Do your next 20 sections with a hugger on the legs, and the 20 after that with no hugger, and let me know if there’s any difference in PACU temps.
What if... What if someone had already done that study
 
Sounds like you care a lot about intraop hypothermia funk. But the patient should be out of the room before you can open and place the hugger unless your obs suck
a) maybe you're at a place where it's routinely 75-90 minutes, and
b) maybe it still matters (it does)
c) maybe the circulator can place it and it takes 15 seconds (are your OBs faster than that?)

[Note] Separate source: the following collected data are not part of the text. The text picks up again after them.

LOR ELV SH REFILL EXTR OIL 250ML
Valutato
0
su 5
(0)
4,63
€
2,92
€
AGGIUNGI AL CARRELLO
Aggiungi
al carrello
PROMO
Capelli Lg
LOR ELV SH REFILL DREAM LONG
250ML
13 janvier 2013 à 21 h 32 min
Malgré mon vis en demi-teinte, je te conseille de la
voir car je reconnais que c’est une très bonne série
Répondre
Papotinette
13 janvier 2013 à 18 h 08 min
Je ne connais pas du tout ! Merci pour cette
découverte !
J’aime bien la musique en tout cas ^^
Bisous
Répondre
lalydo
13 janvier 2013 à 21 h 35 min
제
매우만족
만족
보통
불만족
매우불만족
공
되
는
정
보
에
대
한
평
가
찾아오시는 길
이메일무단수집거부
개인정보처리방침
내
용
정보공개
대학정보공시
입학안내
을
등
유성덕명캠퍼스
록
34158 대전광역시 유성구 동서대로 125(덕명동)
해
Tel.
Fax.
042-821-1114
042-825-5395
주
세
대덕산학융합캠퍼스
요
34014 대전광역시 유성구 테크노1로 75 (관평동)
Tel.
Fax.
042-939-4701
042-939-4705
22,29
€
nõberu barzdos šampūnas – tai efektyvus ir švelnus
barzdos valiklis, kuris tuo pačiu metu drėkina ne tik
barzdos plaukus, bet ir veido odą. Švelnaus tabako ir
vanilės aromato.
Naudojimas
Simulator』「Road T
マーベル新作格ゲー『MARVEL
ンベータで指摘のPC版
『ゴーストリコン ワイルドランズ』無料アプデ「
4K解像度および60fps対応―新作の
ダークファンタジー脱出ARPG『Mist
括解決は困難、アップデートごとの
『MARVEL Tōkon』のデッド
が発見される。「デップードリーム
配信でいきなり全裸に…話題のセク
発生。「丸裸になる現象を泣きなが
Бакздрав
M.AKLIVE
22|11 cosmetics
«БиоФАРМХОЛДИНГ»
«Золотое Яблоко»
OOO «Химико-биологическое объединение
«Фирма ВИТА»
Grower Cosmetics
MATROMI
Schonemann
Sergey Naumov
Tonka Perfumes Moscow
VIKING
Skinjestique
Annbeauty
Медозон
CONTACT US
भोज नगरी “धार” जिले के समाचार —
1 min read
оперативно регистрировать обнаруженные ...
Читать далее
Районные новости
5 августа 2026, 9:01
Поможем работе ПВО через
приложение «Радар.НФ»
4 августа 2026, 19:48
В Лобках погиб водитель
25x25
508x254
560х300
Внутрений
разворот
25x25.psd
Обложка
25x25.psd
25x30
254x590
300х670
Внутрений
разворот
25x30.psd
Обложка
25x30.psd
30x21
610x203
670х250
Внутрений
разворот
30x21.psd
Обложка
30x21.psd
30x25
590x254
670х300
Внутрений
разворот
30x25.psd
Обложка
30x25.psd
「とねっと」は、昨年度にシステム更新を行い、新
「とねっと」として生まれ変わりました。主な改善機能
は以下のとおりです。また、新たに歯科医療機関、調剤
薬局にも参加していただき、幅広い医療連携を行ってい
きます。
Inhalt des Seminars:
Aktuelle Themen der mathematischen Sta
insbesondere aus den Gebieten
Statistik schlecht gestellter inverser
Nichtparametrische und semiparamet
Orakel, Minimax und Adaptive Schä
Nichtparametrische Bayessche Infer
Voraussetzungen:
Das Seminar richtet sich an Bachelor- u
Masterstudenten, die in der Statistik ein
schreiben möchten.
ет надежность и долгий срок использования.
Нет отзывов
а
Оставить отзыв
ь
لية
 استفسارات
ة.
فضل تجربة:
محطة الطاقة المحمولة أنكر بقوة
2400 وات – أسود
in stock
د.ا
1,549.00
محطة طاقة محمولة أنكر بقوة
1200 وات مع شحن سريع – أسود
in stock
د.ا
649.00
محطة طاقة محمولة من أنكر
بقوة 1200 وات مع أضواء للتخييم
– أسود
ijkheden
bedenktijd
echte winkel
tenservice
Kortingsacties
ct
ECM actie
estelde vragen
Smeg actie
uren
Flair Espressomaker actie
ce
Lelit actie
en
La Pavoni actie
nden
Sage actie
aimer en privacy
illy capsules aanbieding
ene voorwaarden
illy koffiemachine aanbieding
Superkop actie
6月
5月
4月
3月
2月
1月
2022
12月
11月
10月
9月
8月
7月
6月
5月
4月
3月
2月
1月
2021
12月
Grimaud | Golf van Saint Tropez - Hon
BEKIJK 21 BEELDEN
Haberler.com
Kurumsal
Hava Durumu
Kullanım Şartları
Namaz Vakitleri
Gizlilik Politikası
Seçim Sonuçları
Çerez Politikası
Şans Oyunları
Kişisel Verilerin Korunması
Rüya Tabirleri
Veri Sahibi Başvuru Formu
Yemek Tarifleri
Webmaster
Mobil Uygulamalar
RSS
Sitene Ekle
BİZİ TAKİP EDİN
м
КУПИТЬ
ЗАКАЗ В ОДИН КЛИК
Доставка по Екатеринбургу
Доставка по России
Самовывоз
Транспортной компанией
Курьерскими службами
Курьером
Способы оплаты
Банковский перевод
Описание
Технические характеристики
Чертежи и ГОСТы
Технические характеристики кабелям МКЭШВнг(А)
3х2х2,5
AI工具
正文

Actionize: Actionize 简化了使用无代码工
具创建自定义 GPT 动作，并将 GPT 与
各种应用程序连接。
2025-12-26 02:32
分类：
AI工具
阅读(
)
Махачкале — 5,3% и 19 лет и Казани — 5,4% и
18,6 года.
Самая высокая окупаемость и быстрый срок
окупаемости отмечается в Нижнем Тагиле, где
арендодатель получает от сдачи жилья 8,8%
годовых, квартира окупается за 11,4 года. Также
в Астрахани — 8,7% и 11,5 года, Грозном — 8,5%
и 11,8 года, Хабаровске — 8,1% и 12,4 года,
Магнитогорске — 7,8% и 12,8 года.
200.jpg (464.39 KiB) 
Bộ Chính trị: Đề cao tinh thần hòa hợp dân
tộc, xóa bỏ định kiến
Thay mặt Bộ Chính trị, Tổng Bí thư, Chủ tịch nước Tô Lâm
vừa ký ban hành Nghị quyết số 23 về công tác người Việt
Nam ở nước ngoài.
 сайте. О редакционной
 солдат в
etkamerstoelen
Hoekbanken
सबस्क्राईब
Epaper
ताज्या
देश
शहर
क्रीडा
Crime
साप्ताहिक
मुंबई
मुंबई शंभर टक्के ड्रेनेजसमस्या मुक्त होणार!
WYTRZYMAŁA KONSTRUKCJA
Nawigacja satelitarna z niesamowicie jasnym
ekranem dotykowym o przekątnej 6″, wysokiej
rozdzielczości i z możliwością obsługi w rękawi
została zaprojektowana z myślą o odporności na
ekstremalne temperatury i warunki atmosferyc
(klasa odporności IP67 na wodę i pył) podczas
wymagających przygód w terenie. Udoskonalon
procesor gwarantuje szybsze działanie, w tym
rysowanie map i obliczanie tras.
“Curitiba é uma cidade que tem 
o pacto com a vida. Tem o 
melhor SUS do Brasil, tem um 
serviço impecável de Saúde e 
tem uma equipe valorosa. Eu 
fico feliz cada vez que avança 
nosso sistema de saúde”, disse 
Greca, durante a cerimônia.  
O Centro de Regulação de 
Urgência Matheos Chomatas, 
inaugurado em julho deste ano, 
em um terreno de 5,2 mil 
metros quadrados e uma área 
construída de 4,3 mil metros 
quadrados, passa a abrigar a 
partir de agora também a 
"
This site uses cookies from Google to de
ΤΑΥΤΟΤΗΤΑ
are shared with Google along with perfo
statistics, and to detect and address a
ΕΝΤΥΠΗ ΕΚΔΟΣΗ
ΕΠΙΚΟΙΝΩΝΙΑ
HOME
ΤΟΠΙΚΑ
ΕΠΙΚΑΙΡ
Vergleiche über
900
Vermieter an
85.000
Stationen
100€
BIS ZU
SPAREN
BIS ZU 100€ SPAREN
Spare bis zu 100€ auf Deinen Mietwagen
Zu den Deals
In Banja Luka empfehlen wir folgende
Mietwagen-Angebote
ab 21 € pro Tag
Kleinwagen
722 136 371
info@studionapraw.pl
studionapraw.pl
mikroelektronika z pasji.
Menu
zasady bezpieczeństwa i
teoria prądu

It's interesting that the OP's question was "do you monitor" and everyone here is arguing that *you shouldn't warm* even though the question of monitoring is a) moot if you warm and b) impossible to do accurately, reliably, and easily, and the intervention of warming has known benefit regardless
 
Do other groups routinely monitor intraop temps for C-section under spinal/epidural? ASA guidelines are somewhat ambiguous about monitoring. We usually use axillary temps but they are pretty variable. Admins are concerned about infection risk with inaccurate monitoring. What are other systems out there doing for C-section intraop temp monitoring? We are supposed to trial 3M forehead sticky probes which is fine I am just curious if they are making this a bigger issue than it really is.

Thanks.
To constructively answer your question, monitoring is a moot point if you do active forced air warming, and that is where your admins should be directing attention. Putting a Bair Hugger on, avoiding cold fluids, and avoiding a cold room is literally everything you can do, and those things are cheap and easy. Monitoring is worthless here because there are no accurate noncore sites available during routine CS, and no core sites available either, and patients under neuraxial reliably become hypothermic with known adverse effects. Just warm them and you're doing everything possible.